SET PROBLEM A:
Answer these from the Hugo Raspoet biography:
(i) In which town was Raspoet born?
(ii) What instrument is listed for him?
(iii) Which song was banned from the radio, and for what reason?
SET PROBLEM B: Write out the stretch of the Hugo Raspoet biography from "Hugo Raspoet (2" through "criticizing the Pope.", renaming "Helena" to "Marieke".
BEGIN EXTRACT PROVIDED
- Raspoet in 2012

Background information
- Born: Hugo Raspoet 2 November 1940 Ganshoren, Belgium
- Died: 3 October 2018 (aged 77) Leuven, Belgium
- Genres: Kleinkunst, folk
- Occupation: Songwriter
- Instrument: Guitar
- Years active: 1962–1973

= Hugo Raspoet =

Flemish singer and guitarist

Hugo Raspoet (2 November 1940 – 3 October 2018) was a Flemish kleinkunst singer and guitarist. He is most famous for his signature song "Helena" (1970) and the controversial song "Evviva Il Papa" (1969), which was banned from the radio for criticizing the Pope.
END EXTRACT PROVIDED
BEGIN EXTRACTED MATERIAL
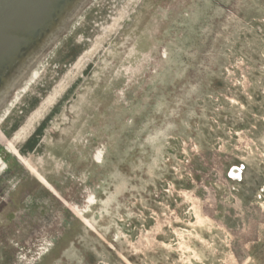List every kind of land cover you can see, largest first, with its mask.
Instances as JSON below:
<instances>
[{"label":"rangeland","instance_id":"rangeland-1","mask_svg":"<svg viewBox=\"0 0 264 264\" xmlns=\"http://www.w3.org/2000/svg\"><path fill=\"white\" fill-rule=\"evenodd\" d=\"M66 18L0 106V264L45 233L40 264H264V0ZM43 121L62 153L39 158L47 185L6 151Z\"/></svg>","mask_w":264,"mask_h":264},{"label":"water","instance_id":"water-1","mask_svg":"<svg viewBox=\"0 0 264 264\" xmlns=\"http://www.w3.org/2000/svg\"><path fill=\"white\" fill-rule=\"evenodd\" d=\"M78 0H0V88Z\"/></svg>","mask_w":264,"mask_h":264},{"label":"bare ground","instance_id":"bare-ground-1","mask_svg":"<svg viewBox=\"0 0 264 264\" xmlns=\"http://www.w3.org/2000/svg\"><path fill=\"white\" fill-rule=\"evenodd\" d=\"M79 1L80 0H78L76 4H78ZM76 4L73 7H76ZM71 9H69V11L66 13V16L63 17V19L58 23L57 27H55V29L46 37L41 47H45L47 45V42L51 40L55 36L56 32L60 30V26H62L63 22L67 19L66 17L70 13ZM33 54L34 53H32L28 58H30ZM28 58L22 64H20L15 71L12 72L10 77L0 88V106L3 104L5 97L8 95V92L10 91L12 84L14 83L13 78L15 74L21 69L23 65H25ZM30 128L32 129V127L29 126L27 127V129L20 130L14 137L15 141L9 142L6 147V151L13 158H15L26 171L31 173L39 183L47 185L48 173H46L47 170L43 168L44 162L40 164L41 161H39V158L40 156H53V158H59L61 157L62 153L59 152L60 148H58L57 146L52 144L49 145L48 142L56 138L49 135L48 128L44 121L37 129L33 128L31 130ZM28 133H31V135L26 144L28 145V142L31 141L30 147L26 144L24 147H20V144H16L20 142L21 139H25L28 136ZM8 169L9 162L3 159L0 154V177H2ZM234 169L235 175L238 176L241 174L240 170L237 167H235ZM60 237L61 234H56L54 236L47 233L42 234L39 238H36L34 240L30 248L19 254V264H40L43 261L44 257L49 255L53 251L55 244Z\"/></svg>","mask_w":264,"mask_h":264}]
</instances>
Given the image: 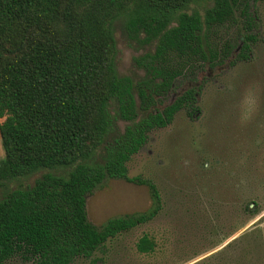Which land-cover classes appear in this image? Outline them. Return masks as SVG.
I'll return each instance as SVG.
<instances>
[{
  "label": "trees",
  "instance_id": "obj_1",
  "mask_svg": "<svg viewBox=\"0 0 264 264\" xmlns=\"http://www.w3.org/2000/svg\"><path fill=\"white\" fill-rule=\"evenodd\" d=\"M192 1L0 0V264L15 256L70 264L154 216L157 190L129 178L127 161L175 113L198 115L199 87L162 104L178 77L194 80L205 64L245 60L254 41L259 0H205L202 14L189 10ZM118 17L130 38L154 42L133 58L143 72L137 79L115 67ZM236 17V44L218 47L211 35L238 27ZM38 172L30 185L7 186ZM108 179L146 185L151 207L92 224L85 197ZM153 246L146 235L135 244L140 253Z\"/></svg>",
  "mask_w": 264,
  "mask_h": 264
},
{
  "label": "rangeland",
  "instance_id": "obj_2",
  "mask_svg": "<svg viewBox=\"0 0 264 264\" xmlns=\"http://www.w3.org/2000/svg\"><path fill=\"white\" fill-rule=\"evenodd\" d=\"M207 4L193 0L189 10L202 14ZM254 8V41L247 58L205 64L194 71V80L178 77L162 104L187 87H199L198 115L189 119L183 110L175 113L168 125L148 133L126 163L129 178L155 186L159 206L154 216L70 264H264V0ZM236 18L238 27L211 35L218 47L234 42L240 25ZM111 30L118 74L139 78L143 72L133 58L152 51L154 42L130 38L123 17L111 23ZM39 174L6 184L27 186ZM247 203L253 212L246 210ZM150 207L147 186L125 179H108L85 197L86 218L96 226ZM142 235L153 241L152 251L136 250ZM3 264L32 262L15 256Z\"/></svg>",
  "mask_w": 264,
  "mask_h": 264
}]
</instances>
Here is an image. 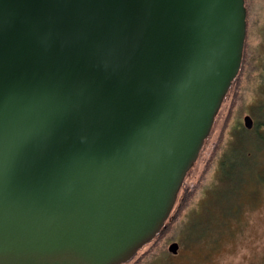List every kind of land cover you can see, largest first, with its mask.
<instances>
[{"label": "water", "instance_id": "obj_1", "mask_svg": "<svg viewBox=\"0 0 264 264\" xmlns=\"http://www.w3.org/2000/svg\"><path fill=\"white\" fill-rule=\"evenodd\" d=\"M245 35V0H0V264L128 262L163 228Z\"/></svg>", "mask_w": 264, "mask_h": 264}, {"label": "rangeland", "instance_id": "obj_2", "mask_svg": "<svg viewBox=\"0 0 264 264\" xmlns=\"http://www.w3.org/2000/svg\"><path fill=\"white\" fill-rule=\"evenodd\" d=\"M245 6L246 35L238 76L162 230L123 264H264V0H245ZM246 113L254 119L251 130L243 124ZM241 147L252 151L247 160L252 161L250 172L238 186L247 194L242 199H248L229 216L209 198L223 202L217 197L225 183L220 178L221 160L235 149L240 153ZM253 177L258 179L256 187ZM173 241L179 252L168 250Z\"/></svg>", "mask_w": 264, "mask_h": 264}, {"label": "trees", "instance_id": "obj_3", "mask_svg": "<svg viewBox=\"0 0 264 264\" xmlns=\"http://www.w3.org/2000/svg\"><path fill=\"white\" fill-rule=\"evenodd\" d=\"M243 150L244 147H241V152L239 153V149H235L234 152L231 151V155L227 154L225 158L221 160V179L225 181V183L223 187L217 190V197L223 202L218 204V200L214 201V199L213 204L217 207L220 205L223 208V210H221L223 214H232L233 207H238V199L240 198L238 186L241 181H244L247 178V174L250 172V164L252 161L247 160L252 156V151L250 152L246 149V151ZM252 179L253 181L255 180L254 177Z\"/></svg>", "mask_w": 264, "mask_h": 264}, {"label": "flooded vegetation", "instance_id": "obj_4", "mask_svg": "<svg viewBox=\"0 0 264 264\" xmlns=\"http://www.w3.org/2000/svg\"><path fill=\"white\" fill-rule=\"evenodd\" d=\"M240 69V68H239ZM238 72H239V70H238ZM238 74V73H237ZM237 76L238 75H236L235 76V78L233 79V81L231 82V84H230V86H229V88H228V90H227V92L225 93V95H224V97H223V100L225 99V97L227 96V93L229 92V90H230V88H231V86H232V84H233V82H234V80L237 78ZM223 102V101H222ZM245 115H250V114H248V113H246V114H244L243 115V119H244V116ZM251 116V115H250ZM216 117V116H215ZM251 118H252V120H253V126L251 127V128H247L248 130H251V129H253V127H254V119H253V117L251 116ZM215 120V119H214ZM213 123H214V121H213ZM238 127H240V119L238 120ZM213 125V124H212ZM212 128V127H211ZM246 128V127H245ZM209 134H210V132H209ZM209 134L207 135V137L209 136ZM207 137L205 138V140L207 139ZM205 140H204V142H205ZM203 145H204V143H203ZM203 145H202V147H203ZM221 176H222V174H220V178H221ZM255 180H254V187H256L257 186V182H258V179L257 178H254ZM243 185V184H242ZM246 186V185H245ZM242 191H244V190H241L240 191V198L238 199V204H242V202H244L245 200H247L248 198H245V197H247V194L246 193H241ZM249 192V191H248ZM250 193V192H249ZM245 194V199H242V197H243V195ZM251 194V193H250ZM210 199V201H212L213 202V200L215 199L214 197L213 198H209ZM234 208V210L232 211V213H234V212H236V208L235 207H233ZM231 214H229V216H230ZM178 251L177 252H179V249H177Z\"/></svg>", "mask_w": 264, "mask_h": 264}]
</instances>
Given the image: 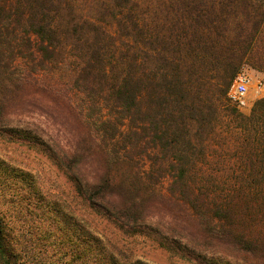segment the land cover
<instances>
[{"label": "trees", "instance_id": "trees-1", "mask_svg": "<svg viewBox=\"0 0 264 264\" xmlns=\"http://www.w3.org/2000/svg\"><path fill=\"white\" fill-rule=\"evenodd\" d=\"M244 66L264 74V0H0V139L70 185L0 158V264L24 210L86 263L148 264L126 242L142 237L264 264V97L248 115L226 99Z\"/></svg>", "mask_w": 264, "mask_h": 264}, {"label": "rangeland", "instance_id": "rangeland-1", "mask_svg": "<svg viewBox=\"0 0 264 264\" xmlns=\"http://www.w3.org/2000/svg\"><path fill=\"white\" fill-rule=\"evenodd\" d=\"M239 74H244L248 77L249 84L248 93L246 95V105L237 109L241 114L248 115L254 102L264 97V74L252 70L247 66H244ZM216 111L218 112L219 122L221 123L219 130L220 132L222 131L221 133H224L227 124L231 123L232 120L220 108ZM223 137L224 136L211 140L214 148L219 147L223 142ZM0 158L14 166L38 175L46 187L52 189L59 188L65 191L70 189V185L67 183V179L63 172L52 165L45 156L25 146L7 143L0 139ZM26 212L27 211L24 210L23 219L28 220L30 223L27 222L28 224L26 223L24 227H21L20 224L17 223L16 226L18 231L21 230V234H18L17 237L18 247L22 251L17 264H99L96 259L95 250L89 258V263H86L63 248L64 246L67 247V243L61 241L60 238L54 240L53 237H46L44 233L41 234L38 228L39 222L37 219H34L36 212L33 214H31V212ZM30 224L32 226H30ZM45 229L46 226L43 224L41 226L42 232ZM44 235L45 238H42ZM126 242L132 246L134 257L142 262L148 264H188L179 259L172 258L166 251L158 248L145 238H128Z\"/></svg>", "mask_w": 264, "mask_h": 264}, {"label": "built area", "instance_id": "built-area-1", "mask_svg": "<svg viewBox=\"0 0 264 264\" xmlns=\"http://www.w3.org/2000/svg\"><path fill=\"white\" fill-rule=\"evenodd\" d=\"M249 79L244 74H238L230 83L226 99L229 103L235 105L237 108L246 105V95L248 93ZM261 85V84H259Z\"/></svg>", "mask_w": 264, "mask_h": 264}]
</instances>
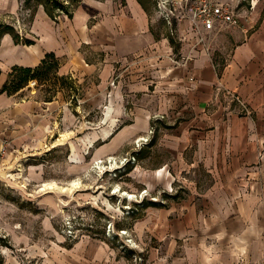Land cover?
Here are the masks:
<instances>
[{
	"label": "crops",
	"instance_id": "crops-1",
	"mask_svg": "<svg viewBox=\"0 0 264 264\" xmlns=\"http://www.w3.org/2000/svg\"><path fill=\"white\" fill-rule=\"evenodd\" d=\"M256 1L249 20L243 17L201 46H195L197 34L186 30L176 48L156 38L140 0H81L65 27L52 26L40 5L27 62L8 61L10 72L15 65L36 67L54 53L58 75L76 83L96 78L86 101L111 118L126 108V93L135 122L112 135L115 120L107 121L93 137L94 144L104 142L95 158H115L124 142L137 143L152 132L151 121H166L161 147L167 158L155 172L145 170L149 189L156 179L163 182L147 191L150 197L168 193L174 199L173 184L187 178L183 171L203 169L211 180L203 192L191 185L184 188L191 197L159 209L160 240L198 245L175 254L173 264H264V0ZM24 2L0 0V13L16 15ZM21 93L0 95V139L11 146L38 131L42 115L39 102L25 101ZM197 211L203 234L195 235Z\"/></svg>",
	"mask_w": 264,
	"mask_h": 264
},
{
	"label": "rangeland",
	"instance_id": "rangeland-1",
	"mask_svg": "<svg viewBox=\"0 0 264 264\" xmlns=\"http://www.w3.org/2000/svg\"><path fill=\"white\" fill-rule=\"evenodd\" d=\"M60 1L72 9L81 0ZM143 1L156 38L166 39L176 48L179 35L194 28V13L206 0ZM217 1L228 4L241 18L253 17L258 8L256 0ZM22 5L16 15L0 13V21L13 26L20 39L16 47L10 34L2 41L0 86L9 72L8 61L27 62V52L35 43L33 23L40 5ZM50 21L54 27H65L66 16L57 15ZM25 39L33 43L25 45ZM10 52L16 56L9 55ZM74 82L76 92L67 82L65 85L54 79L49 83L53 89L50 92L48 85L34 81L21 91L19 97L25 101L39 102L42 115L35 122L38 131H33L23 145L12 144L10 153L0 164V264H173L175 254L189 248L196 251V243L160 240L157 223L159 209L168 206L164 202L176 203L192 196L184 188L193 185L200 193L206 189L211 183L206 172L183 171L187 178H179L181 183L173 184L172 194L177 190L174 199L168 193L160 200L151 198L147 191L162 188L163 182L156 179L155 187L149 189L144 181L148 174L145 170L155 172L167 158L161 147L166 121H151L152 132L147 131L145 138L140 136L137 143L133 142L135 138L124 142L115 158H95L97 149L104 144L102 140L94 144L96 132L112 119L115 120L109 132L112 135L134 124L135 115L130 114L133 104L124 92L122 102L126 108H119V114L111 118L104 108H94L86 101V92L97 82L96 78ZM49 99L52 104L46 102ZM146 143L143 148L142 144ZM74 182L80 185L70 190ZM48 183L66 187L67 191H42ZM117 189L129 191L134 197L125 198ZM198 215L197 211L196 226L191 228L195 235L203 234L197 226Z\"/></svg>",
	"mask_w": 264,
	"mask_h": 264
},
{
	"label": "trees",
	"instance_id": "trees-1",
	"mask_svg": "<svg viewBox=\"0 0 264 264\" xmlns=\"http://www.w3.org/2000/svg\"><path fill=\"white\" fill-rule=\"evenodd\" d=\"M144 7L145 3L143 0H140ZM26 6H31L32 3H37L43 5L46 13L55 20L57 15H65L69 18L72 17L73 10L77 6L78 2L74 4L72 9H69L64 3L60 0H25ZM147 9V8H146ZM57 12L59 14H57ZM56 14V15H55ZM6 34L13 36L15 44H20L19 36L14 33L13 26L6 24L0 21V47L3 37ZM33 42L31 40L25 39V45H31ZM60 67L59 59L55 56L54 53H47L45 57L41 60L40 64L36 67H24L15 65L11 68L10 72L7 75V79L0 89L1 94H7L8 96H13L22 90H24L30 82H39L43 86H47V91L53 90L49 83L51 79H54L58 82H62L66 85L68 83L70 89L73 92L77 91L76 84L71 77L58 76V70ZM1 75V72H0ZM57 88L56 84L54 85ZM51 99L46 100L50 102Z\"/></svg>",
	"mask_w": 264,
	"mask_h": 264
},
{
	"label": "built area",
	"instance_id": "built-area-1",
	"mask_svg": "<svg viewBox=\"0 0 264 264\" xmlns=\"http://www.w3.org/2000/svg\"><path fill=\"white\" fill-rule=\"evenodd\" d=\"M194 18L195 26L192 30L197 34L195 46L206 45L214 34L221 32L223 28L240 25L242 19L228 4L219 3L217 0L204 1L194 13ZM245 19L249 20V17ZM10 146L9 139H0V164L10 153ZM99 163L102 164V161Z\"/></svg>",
END EXTRACTED MATERIAL
WRITTEN ANSWER A:
(i) Ganshoren, Belgium
(ii) Guitar
(iii) "Evviva Il Papa" (1969), for criticizing the Pope

WRITTEN ANSWER B:
Hugo Raspoet (2 November 1940 – 3 October 2018) was a Flemish kleinkunst singer and guitarist. He is most famous for his signature song "Marieke" (1970) and the controversial song "Evviva Il Papa" (1969), which was banned from the radio for criticizing the Pope.